Gas Prices Down A Smidgeon

Chris Rebitzke makes changes to gasoline prices at a gas station in Beaverton, Ore., Wednesday, April 19, 2006. Consumer prices shot up in March, reflecting higher costs for gasoline, clothing and hotel rooms, with core inflation rising by the biggest amount in a year. (AP Photo/Rick Bowmer) AP Photo/Rick Bowmer

U.S. gas prices declined in the past two weeks, but hardly enough to provide relief for summer travelers, a nationwide survey released Sunday showed.

The average price for self-serve regular gas on Friday was down 4.5 cents to $2.89 a gallon, according to the Lundberg Survey of 7,000 gas stations across the country.

The American Automobile Association's Fuel Gauge Report Web site reported the national average Monday morning for regular gasoline as $2.84, down about a penny in the last month.

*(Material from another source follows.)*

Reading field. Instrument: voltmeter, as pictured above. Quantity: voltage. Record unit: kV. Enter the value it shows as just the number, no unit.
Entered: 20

"These slight declines in prices were in the cards, as our refining capacity was coming back up from work projects and from hurricane damage of last year and from high imports of gasoline," Trilby Lunderg told CBS Radio News.

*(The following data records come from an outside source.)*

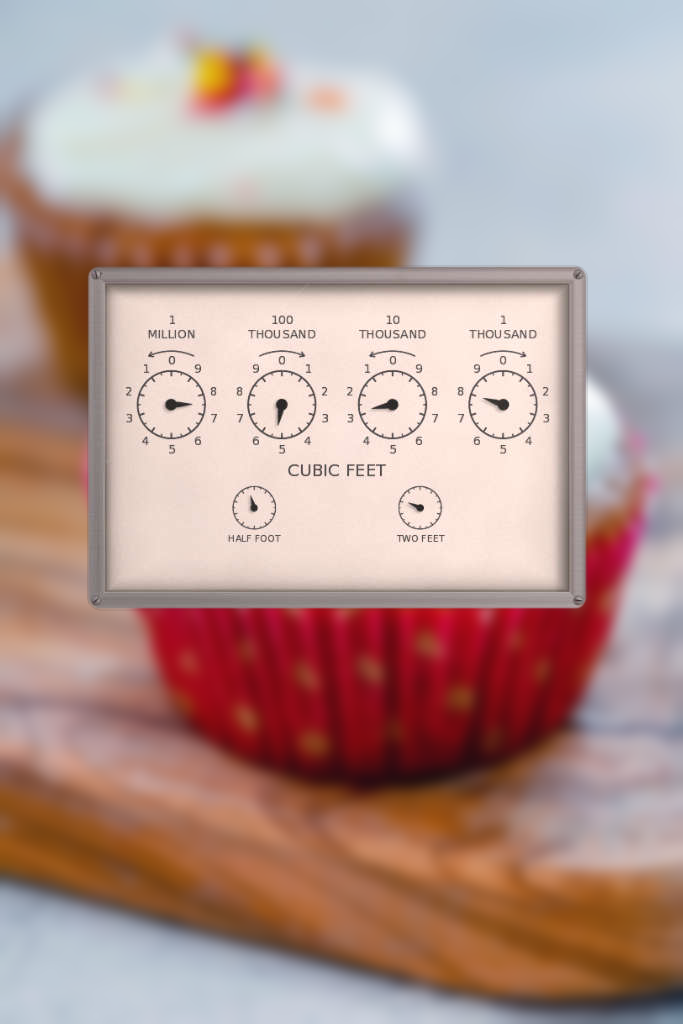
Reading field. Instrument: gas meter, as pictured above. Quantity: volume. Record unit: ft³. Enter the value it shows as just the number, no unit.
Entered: 752800
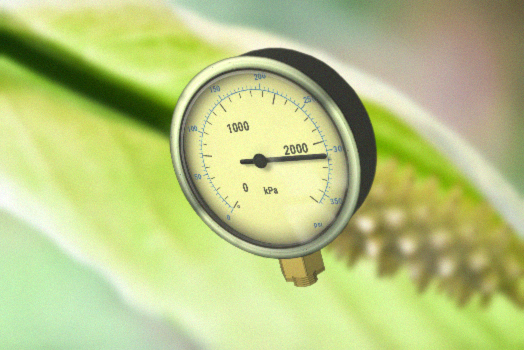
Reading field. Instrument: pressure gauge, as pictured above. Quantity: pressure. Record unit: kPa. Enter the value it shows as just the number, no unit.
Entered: 2100
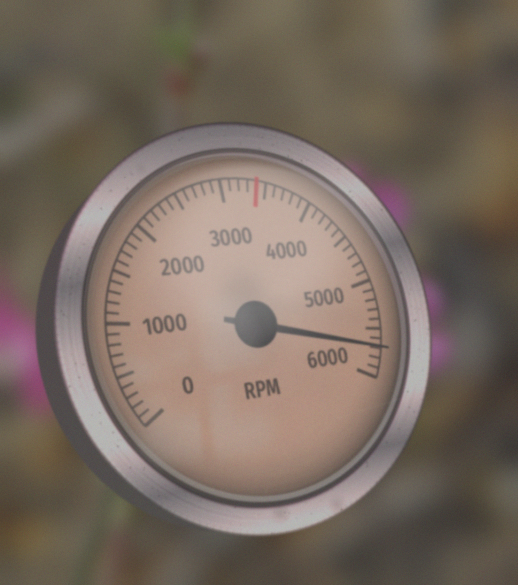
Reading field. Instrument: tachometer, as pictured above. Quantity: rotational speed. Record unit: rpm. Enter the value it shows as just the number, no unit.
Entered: 5700
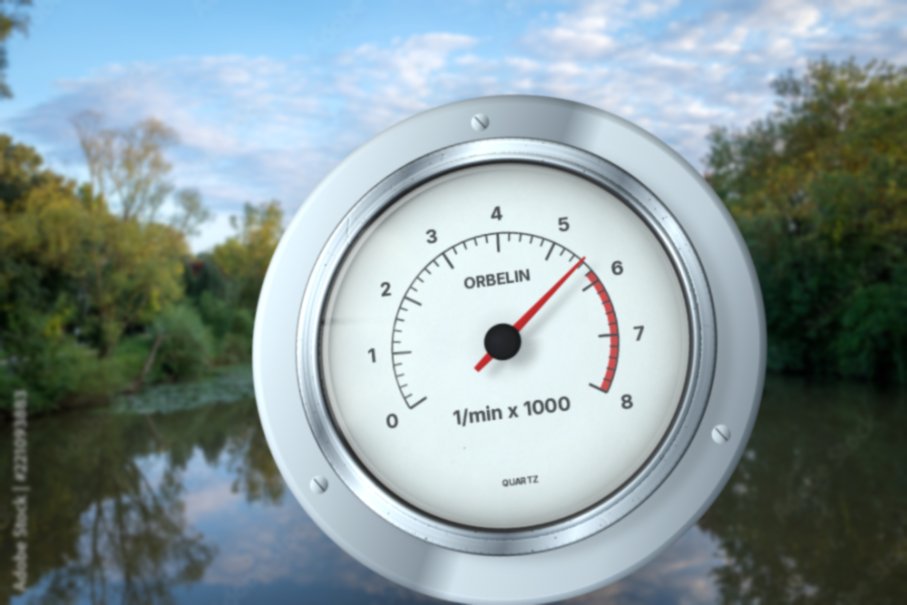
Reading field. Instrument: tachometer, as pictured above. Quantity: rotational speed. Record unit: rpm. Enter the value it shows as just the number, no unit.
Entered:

The break is nice, says Lundberg, but not when compared to last year.

"In the past seven weeks, gasoline prices are down about 6 cents. They peaked back in early May. But the price had gone up about 77 cents since late last year," she said.

The average mid-grade price was $2.99 a gallon while premium ran $3.09.

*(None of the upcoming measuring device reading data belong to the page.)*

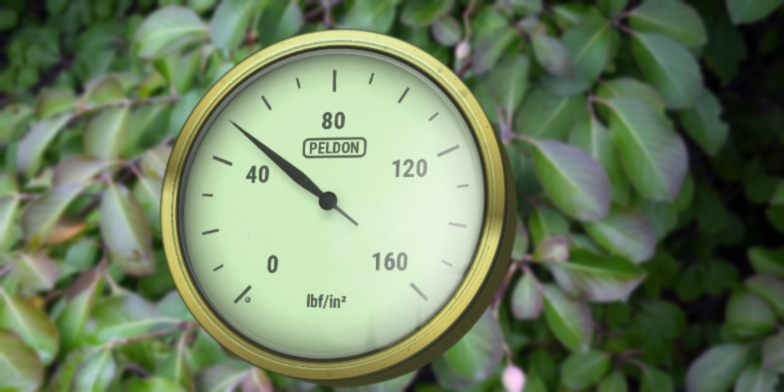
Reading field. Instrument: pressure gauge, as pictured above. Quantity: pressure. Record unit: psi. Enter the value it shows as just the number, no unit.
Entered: 50
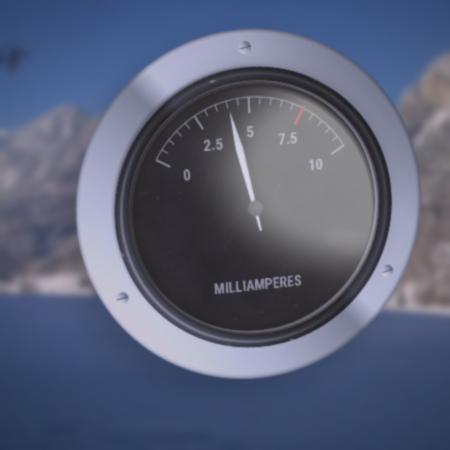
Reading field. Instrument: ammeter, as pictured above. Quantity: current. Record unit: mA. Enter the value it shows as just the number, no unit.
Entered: 4
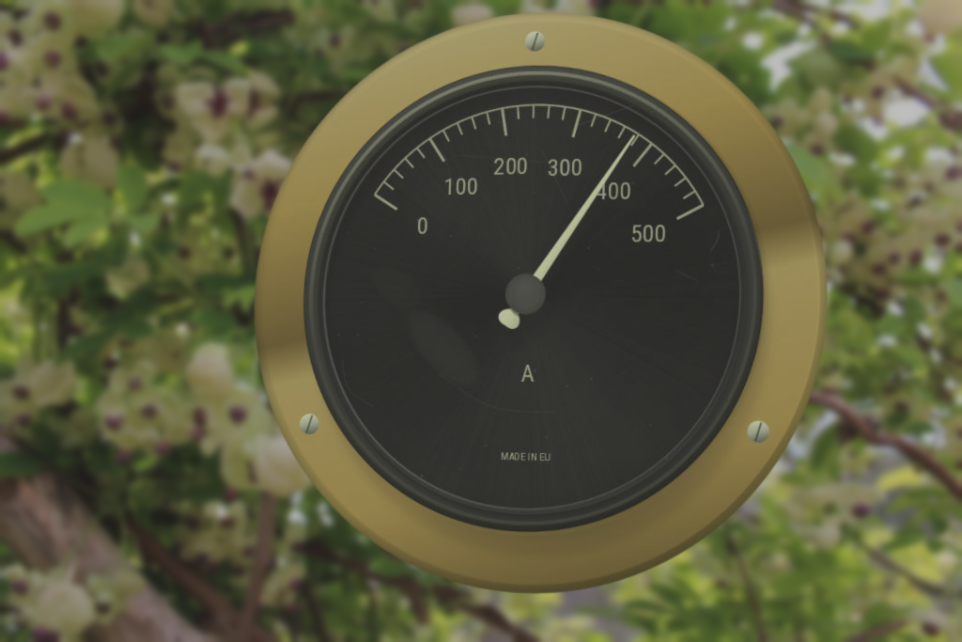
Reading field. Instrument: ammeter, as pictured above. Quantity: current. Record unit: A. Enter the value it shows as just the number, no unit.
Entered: 380
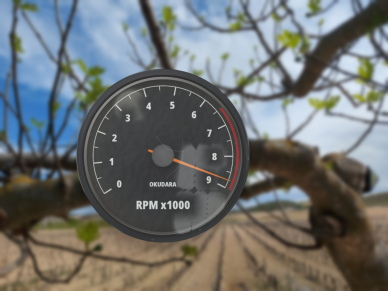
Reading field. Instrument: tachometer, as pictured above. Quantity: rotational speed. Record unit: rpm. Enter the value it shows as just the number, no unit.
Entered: 8750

Charleston, S.C., had the lowest average price of gas in the U.S., selling at $2.61 a gallon. The highest average pump price, at $3.26 per gallon, was in Honolulu.

Lundberg said there are two reasons why the price decline was so slight.

"High crude oil prices and also recent ethanol prices. Petroleum refiners are required to buy minimal volumes of ethanol from ethanol refiners, and with the import tariff on ethanol, the supply of ethanol has been very tight," she said.

Prices of those (crude oil and ethanol) are not likely to crash any time soon. Therefore, here we are in the summer driving season, demand is flat but not shrinking. I expect that gasoline prices will neither rise nor fall to a great degree."